→ **Document excerpt**:
Research article

Differential modulation of cellular death and survival pathways by conjugated bile acids

Enrique C Torchia^3,1 , Andrew Stolz² and Luis B Agellon¹

¹Canadian Institutes of Health Research Group in Molecular and Cell Biology of Lipids and Department of Biochemistry, University of Alberta, Edmonton, Alberta, Canada

²Keck School of Medicine at the University of Southern California, Los Angeles, California, USA

³Department of Developmental Neurobiology, St. Jude Children's Research Hospital, Memphis, TN, USA

author email corresponding author email

BMC Biochemistry 2001, 2:11doi:10.1186/1471-2091-2-11

Published:	15 October 2001

Abstract

Background

The liver-derived McNtcp.24 cells transport bile acids and show distinctive responses to the two classes of conjugated bile acids. Whereas taurine-conjugated bile acids are non-toxic, glycine-conjugated bile acids efficiently induce apoptosis. The aim of this study was to determine if the differential sensitivity is limited to cells that normally transport bile acids and if bile acid binding proteins could reduce bile acid-mediated apoptosis. The apical sodium/bile acid co-transporter (asbt) was expressed in Chinese hamster ovary (CHO) cells to establish active bile acid transport in a non-liver-derived cell model (CHO.asbt). A high-affinity bile acid binder was expressed in McNtcp.24 cells.

Results

The tolerance of McNtcp.24 cells to taurine-conjugated bile acids was associated with the stimulation of phosphatidylinositol 3-kinase (PI3K) activity. Treatment of CHO.asbt cells with taurine- and glycine-conjugated bile acids resulted in apoptosis. Unlike in McNtcp.24 cells, PI3K activity was not increased in CHO.asbt cells treated with taurine-conjugated bile acids. High level expression of a bile acid binder did not attenuate bile acid-induced cytotoxicity in McNtcp.24 cells.

Conclusion

The data suggest that McNtcp.24 cells possess a mechanism that can elaborate distinctive responses to the different classes of bile acids. Additionally, activation of a signaling pathway involving PI3K appears to be the dominant mechanism responsible for the tolerance of McNtcp.24 cells to taurine-conjugated bile acids.

→ **Exercise set**:
• 1. List every author of the bile acid article, in the order the byline gives them.
• 2. Answer these questions about the bile acid article:
(a) In which journal and year did it appear?
(b) What was expressed in Chinese hamster ovary cells to establish active bile acid transport?
(c) What happened to bile acid-induced cytotoxicity in McNtcp.24 cells with high-level expression of a bile acid binder?

→ **Extracted information**:
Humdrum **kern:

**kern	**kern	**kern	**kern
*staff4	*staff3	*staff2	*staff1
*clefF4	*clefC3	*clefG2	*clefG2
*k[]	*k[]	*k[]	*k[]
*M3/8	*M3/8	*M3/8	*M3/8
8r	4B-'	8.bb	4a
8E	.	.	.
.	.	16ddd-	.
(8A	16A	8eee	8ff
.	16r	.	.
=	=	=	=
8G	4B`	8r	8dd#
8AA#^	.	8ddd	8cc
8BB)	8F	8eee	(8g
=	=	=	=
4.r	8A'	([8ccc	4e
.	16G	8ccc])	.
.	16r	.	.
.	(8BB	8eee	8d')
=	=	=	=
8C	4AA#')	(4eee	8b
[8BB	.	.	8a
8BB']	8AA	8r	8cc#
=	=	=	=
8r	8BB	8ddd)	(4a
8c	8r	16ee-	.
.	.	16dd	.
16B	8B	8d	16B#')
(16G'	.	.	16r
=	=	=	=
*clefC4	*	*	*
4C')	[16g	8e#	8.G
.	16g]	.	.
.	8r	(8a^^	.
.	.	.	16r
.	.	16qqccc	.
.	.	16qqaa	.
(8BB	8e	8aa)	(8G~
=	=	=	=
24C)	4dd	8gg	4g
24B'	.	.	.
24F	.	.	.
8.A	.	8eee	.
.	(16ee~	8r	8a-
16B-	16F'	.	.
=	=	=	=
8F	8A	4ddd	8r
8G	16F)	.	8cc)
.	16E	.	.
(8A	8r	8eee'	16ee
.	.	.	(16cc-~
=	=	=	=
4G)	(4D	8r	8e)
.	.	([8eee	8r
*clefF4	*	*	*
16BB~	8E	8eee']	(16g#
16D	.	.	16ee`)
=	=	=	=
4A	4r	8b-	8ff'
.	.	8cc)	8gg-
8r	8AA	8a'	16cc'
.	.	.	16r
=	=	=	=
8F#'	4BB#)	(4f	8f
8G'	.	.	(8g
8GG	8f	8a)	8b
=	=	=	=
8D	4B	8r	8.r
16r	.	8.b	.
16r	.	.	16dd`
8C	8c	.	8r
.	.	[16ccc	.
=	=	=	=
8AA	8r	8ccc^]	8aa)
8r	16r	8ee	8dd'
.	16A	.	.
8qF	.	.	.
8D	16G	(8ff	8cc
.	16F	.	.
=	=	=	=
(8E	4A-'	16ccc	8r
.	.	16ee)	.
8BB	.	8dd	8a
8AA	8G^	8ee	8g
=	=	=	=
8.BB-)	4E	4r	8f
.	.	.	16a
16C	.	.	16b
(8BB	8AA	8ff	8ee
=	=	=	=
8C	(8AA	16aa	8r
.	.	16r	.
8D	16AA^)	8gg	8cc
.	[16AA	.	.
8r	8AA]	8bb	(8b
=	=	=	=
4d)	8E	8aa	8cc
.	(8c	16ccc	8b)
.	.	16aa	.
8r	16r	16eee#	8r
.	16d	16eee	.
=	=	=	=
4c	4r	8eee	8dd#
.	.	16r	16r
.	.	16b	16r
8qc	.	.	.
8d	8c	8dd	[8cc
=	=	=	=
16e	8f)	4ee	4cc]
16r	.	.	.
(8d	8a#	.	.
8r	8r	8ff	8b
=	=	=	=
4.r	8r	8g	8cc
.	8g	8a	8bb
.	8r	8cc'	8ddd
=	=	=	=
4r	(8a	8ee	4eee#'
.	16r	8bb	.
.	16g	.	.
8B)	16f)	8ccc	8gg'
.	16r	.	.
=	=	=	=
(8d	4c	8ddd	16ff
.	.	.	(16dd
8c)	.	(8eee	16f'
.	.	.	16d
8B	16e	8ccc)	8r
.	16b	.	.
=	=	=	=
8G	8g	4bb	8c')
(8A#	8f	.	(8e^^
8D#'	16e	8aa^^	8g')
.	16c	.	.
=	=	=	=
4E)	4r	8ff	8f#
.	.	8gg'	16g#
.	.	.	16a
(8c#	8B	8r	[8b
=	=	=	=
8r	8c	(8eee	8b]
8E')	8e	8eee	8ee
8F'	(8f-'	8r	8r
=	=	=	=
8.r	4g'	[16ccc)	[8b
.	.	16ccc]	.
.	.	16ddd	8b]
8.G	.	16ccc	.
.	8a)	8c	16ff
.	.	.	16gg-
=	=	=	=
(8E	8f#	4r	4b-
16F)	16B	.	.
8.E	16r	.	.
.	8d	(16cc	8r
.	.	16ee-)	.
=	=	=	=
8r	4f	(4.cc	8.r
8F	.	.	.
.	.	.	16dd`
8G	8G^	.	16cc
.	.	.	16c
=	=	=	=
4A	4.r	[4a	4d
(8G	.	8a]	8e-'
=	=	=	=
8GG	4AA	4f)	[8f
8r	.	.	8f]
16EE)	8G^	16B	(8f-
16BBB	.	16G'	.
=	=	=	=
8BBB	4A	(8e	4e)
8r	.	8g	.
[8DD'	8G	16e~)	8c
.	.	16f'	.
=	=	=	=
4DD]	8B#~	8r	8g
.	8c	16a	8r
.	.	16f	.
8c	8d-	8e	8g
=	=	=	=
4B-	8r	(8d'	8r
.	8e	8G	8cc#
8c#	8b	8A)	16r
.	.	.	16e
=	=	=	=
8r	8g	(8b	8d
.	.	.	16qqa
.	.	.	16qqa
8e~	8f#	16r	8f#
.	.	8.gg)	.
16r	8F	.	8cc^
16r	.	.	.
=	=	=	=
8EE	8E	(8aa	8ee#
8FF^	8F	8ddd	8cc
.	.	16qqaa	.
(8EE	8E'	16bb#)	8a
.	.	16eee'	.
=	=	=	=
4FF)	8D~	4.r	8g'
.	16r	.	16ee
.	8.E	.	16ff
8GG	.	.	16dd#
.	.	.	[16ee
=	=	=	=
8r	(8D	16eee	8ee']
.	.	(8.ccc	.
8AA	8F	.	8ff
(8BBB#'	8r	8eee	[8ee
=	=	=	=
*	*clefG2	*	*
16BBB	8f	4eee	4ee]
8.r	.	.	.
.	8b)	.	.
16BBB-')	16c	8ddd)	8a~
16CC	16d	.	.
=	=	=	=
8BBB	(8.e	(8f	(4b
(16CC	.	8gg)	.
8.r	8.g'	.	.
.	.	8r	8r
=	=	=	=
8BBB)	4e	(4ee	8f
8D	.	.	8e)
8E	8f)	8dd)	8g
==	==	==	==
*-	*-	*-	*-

→ **Results in order**:
• 1.
Enrique C Torchia
Andrew Stolz
Luis B Agellon

• 2.
(a) BMC Biochemistry, 2001.
(b) The apical sodium/bile acid co-transporter (asbt).
(c) It was not attenuated.